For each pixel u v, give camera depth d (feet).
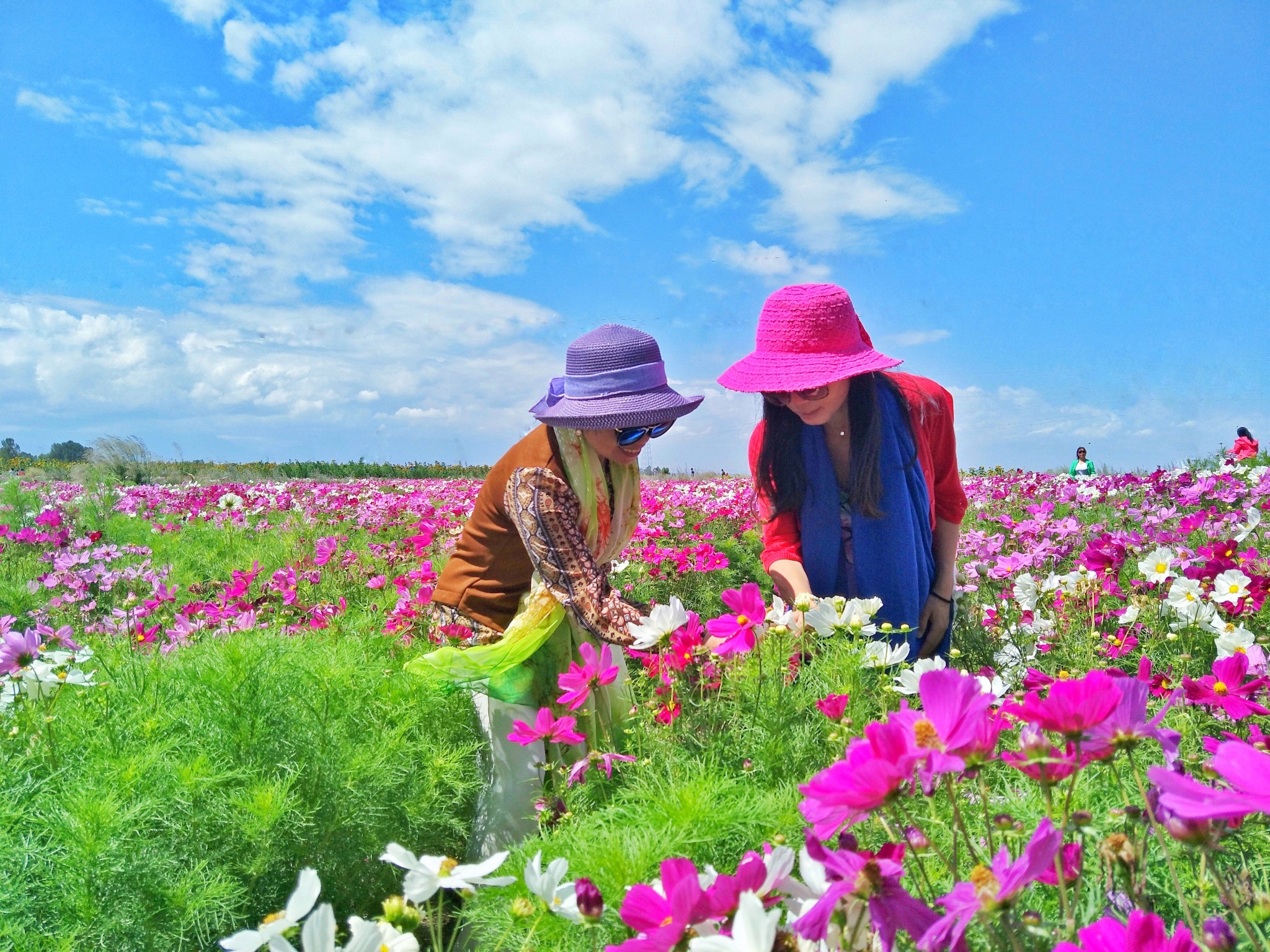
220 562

•••

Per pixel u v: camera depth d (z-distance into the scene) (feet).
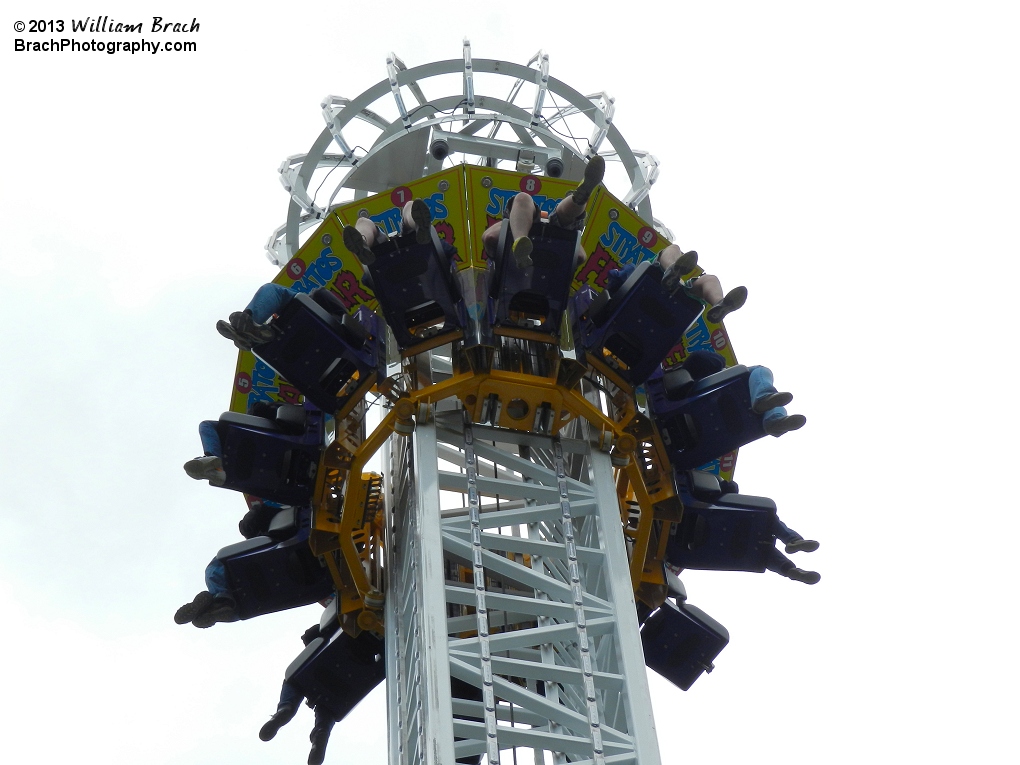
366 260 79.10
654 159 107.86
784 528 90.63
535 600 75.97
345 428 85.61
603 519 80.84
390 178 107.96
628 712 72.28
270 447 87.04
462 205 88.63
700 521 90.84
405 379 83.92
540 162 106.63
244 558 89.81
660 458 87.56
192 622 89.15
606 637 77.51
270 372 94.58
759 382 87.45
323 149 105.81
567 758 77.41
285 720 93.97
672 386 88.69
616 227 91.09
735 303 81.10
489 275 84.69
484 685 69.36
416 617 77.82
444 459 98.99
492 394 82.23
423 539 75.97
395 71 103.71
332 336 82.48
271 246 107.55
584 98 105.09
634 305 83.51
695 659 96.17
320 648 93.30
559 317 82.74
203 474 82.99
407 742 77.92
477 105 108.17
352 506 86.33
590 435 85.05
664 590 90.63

•••

▶ [Task item] Lines of the material may hold the string "depth". Copy each one that does.

▶ [Written answer]
For each pixel u v, give camera depth d (feet).
Per pixel u v: camera depth d (z-distance into the scene) (feet).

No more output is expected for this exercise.